(RECORD SET Opens)

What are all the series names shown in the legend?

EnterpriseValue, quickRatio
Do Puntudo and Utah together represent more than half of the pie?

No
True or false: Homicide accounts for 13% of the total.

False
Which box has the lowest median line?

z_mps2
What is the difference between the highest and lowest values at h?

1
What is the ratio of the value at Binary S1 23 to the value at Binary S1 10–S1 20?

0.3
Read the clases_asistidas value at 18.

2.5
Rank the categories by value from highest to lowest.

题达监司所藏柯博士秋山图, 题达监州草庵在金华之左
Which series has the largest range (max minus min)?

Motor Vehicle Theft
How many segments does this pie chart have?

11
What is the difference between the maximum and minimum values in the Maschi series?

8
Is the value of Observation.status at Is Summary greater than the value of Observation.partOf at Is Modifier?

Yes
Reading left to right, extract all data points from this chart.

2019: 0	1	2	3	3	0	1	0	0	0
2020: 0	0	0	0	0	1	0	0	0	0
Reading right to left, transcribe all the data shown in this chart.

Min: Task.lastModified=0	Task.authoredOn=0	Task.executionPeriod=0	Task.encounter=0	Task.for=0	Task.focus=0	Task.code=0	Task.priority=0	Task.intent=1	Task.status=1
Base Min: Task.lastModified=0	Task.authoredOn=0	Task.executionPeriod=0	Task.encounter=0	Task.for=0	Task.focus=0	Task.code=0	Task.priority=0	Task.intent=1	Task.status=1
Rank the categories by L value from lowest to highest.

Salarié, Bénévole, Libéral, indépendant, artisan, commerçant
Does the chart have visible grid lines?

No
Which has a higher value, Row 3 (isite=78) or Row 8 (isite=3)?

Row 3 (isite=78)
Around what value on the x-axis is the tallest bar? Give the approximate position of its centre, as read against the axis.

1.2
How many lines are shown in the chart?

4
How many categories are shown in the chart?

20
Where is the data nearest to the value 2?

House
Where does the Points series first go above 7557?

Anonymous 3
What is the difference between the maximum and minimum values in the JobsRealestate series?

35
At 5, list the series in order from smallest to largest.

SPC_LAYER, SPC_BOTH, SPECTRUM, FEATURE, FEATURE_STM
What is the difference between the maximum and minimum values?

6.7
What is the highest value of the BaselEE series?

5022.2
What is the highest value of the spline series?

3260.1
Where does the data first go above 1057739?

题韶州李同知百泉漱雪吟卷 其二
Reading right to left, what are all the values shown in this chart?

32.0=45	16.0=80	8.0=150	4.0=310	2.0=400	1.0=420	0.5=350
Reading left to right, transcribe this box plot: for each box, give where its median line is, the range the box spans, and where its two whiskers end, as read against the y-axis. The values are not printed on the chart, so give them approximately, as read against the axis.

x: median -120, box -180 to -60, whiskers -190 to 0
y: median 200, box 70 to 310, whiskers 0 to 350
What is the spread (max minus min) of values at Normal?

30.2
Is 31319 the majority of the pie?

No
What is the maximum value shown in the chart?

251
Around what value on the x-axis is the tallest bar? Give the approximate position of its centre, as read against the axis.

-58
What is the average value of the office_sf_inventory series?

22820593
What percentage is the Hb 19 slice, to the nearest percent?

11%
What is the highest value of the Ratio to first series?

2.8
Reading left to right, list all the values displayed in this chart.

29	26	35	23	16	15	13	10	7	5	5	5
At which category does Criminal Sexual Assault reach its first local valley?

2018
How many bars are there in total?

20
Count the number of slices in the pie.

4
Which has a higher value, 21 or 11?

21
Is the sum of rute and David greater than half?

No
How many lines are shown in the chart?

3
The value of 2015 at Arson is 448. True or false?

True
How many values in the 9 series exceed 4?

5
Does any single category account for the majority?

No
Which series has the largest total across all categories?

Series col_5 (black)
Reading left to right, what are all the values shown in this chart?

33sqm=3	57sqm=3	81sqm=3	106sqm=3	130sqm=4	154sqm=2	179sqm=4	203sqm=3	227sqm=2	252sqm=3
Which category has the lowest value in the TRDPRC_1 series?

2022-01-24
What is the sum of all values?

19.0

(RECORD SET Closes)

THE PROBLEM:
Reproduce every line of the material above verbatim, from start to finish.

RESULT OF THIS TASK:
What are all the series names shown in the legend?

EnterpriseValue, quickRatio
Do Puntudo and Utah together represent more than half of the pie?

No
True or false: Homicide accounts for 13% of the total.

False
Which box has the lowest median line?

z_mps2
What is the difference between the highest and lowest values at h?

1
What is the ratio of the value at Binary S1 23 to the value at Binary S1 10–S1 20?

0.3
Read the clases_asistidas value at 18.

2.5
Rank the categories by value from highest to lowest.

题达监司所藏柯博士秋山图, 题达监州草庵在金华之左
Which series has the largest range (max minus min)?

Motor Vehicle Theft
How many segments does this pie chart have?

11
What is the difference between the maximum and minimum values in the Maschi series?

8
Is the value of Observation.status at Is Summary greater than the value of Observation.partOf at Is Modifier?

Yes
Reading left to right, extract all data points from this chart.

2019: 0	1	2	3	3	0	1	0	0	0
2020: 0	0	0	0	0	1	0	0	0	0
Reading right to left, transcribe all the data shown in this chart.

Min: Task.lastModified=0	Task.authoredOn=0	Task.executionPeriod=0	Task.encounter=0	Task.for=0	Task.focus=0	Task.code=0	Task.priority=0	Task.intent=1	Task.status=1
Base Min: Task.lastModified=0	Task.authoredOn=0	Task.executionPeriod=0	Task.encounter=0	Task.for=0	Task.focus=0	Task.code=0	Task.priority=0	Task.intent=1	Task.status=1
Rank the categories by L value from lowest to highest.

Salarié, Bénévole, Libéral, indépendant, artisan, commerçant
Does the chart have visible grid lines?

No
Which has a higher value, Row 3 (isite=78) or Row 8 (isite=3)?

Row 3 (isite=78)
Around what value on the x-axis is the tallest bar? Give the approximate position of its centre, as read against the axis.

1.2
How many lines are shown in the chart?

4
How many categories are shown in the chart?

20
Where is the data nearest to the value 2?

House
Where does the Points series first go above 7557?

Anonymous 3
What is the difference between the maximum and minimum values in the JobsRealestate series?

35
At 5, list the series in order from smallest to largest.

SPC_LAYER, SPC_BOTH, SPECTRUM, FEATURE, FEATURE_STM
What is the difference between the maximum and minimum values?

6.7
What is the highest value of the BaselEE series?

5022.2
What is the highest value of the spline series?

3260.1
Where does the data first go above 1057739?

题韶州李同知百泉漱雪吟卷 其二
Reading right to left, what are all the values shown in this chart?

32.0=45	16.0=80	8.0=150	4.0=310	2.0=400	1.0=420	0.5=350
Reading left to right, transcribe this box plot: for each box, give where its median line is, the range the box spans, and where its two whiskers end, as read against the y-axis. The values are not printed on the chart, so give them approximately, as read against the axis.

x: median -120, box -180 to -60, whiskers -190 to 0
y: median 200, box 70 to 310, whiskers 0 to 350
What is the spread (max minus min) of values at Normal?

30.2
Is 31319 the majority of the pie?

No
What is the maximum value shown in the chart?

251
Around what value on the x-axis is the tallest bar? Give the approximate position of its centre, as read against the axis.

-58
What is the average value of the office_sf_inventory series?

22820593
What percentage is the Hb 19 slice, to the nearest percent?

11%
What is the highest value of the Ratio to first series?

2.8
Reading left to right, list all the values displayed in this chart.

29	26	35	23	16	15	13	10	7	5	5	5
At which category does Criminal Sexual Assault reach its first local valley?

2018
How many bars are there in total?

20
Count the number of slices in the pie.

4
Which has a higher value, 21 or 11?

21
Is the sum of rute and David greater than half?

No
How many lines are shown in the chart?

3
The value of 2015 at Arson is 448. True or false?

True
How many values in the 9 series exceed 4?

5
Does any single category account for the majority?

No
Which series has the largest total across all categories?

Series col_5 (black)
Reading left to right, what are all the values shown in this chart?

33sqm=3	57sqm=3	81sqm=3	106sqm=3	130sqm=4	154sqm=2	179sqm=4	203sqm=3	227sqm=2	252sqm=3
Which category has the lowest value in the TRDPRC_1 series?

2022-01-24
What is the sum of all values?

19.0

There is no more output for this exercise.